Zemin durumuna uygun olmayan imar planı kararları, yeterli zemin etüdü yapılmadan verilen inşaat izinleri, doğanın kurallarını ve bilimin yol göstericiliğini dinlemeden rant hırsıyla yapılanların sonucunu acı bir şekilde gösterdi. Ticarileşen yapı denetim süreci, yetersiz mühendislik hizmetleri, malzeme ve işçilik kaynaklı problemler, kaçak yapılara göz yuman imar afları, denetim görevini yerine getirmeyen merkezi ve yerel yönetimler şeklindeki hatalar zinciri kaçınılmaz sonu büyük bir yıkımla getirdi. Bu son bize, sorunun sadece bilime ve tekniğe yeterince kulak verilmemesi değil aynı zamanda bir ahlak ve sistem sorunu olduğunu gösterdi. Ne yazık ki yapılan tüm bu hatalar, umursamazlık, beceriksizlik ve iş bilmezlik bizi bu felakete sürükledi.

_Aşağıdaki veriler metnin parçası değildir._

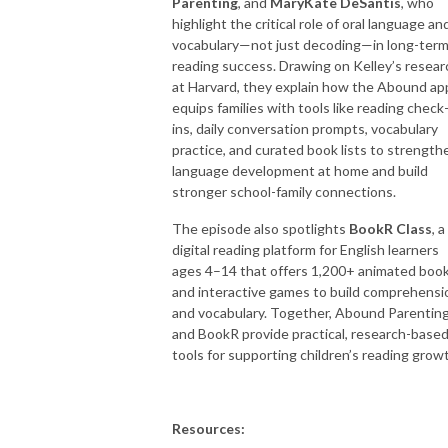
Parenting
, and
MaryKate DeSantis
, who
highlight the critical role of oral language an
vocabulary—not just decoding—in long-ter
reading success. Drawing on Kelley’s resear
at Harvard, they explain how the Abound ap
equips families with tools like reading check
ins, daily conversation prompts, vocabulary
practice, and curated book lists to strength
language development at home and build
stronger school-family connections.
The episode also spotlights
BookR Class
, a
digital reading platform for English learners
ages 4–14 that offers 1,200+ animated boo
and interactive games to build comprehensi
and vocabulary. Together, Abound Parentin
and BookR provide practical, research-base
tools for supporting children’s reading grow
Resources: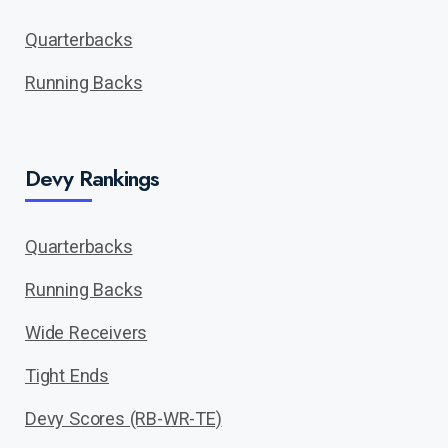
Quarterbacks
Running Backs
Devy Rankings
Quarterbacks
Running Backs
Wide Receivers
Tight Ends
Devy Scores (RB-WR-TE)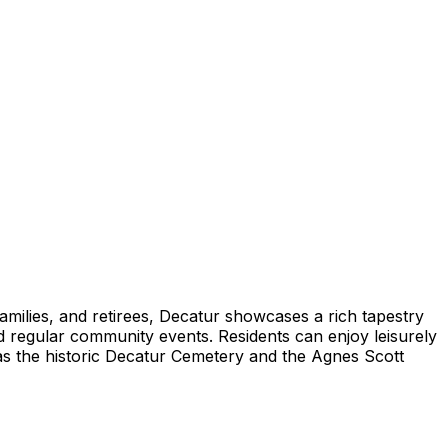
amilies, and retirees, Decatur showcases a rich tapestry
and regular community events. Residents can enjoy leisurely
h as the historic Decatur Cemetery and the Agnes Scott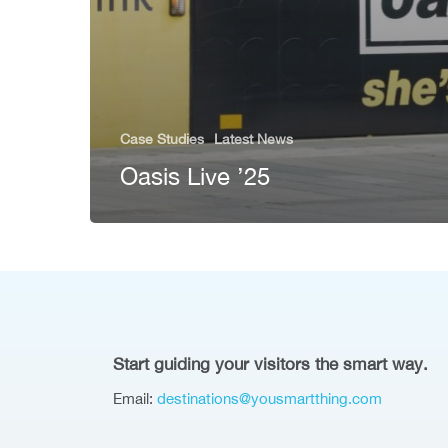
Case Studies
Latest News
Oasis Live ’25
Start guiding your visitors the smart way.
Email:
destinations@yousmartthing.com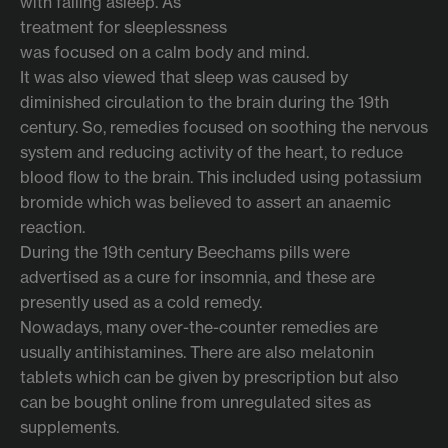
with falling asleep. As
treatment for sleeplessness
was focused on a calm body and mind.
It was also viewed that sleep was caused by
diminished circulation to the brain during the 19th
century. So, remedies focused on soothing the nervous
system and reducing activity of the heart, to reduce
blood flow to the brain. This included using potassium
bromide which was believed to assert an anaemic
reaction.
During the 19th century Beechams pills were
advertised as a cure for insomnia, and these are
presently used as a cold remedy.
Nowadays, many over-the-counter remedies are
usually antihistamines. There are also melatonin
tablets which can be given by prescription but also
can be bought online from unregulated sites as
supplements.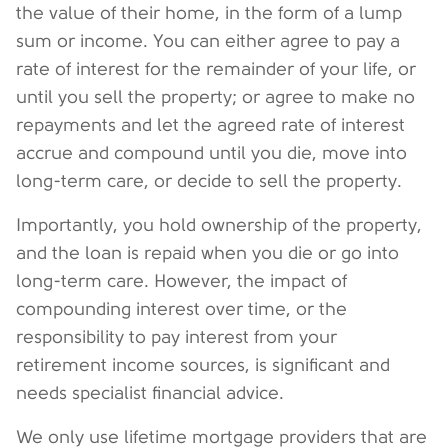
the value of their home, in the form of a lump
sum or income. You can either agree to pay a
rate of interest for the remainder of your life, or
until you sell the property; or agree to make no
repayments and let the agreed rate of interest
accrue and compound until you die, move into
long-term care, or decide to sell the property.
Importantly, you hold ownership of the property,
and the loan is repaid when you die or go into
long-term care. However, the impact of
compounding interest over time, or the
responsibility to pay interest from your
retirement income sources, is significant and
needs specialist financial advice.
We only use lifetime mortgage providers that are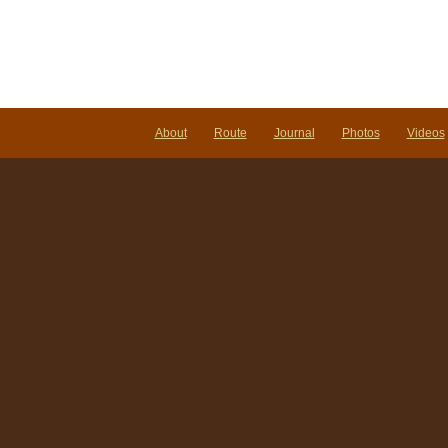
About
Route
Journal
Photos
Videos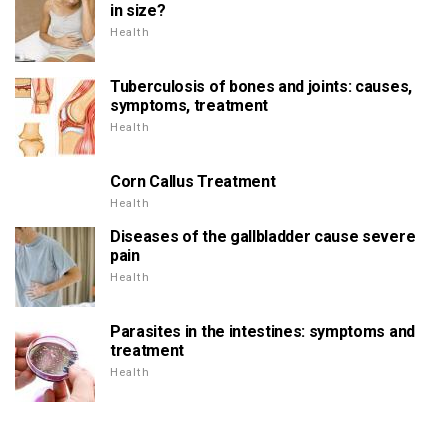
in size?
Health
Tuberculosis of bones and joints: causes,
symptoms, treatment
Health
Corn Callus Treatment
Health
Diseases of the gallbladder cause severe
pain
Health
Parasites in the intestines: symptoms and
treatment
Health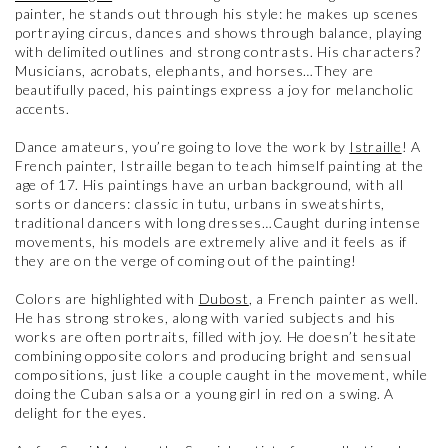
painter, he stands out through his style: he makes up scenes
portraying circus, dances and shows through balance, playing
with delimited outlines and strong contrasts. His characters?
Musicians, acrobats, elephants, and horses…They are
beautifully paced, his paintings express a joy for melancholic
accents.
Dance amateurs, you’re going to love the work by
Istraille
! A
French painter, Istraille began to teach himself painting at the
age of 17. His paintings have an urban background, with all
sorts or dancers: classic in tutu, urbans in sweatshirts,
traditional dancers with long dresses…Caught during intense
movements, his models are extremely alive and it feels as if
they are on the verge of coming out of the painting!
Colors are highlighted with
Dubost
, a French painter as well.
He has strong strokes, along with varied subjects and his
works are often portraits, filled with joy. He doesn’t hesitate
combining opposite colors and producing bright and sensual
compositions, just like a couple caught in the movement, while
doing the Cuban salsa or a young girl in red on a swing. A
delight for the eyes.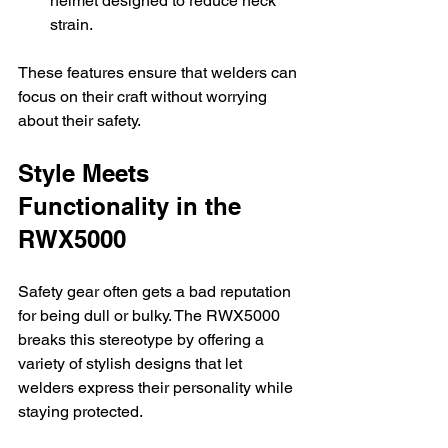
helmet designed to reduce neck 
strain.
These features ensure that welders can 
focus on their craft without worrying 
about their safety.
Style Meets 
Functionality in the 
RWX5000
Safety gear often gets a bad reputation 
for being dull or bulky. The RWX5000 
breaks this stereotype by offering a 
variety of stylish designs that let 
welders express their personality while 
staying protected.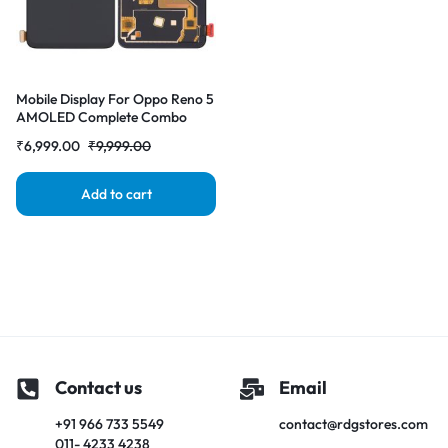
Mobile Display For Oppo Reno 5
AMOLED Complete Combo
Folder | RDG Stores
₹
6,999.00
₹
9,999.00
Add to cart
Contact us
Email
+91 966 733 5549
contact@rdgstores.com
011- 4233 4238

Sonuç olarak deprem öncesinde ve sonrasında yapılması gerekenler yapılmadığı, kamu adına bu işlemleri düzenlemesi gereken iktidar yükümlülüklerini yerine getirmediği için 6 Şubat’ta yaşanan afet bir felakete dönüştü. İktidarın deprem gerçeğini görmezden gelmesi, yani deprem körlüğü yaşadığımız acılara zemin hazırladı. Bir sonraki olası depremde yine büyük yıkımlar ile karşılaşmak istemiyorsak, önümüzde yapılması gerekenlerden oluşan uzun bir liste var. Bizi ülkece fedakârlık isteyen zorlu bir görev bekliyor ve başka bir şansımız da yok. 6 Şubat Kahramanmaraş depremlerine iktidar gözlerini kapadığı için hazırlıksız yakalandı ama vatandaşlar ve sivil toplumun iş birliği ile büyük bir dayanışma sergilendi. Aynı acıları yeniden yaşamamak için sivil toplum örgütlenmesini, kamuyla iş birliğini artırmamız, tek adam iktidarının beceriksizliğine karşı bilime ve ortak akla dayanan yeni bir yönetim sistemini inşa etmemiz gerekiyor. Yani iş yine bizlere düşüyor. Şimdi ülkemiz için, çocuklarımızın geleceği için, dayanıklı şehirlerde sağlıklı ve güvenli bir yaşam için yeni bir başlangıç diyerek kolları sıvama zamanı.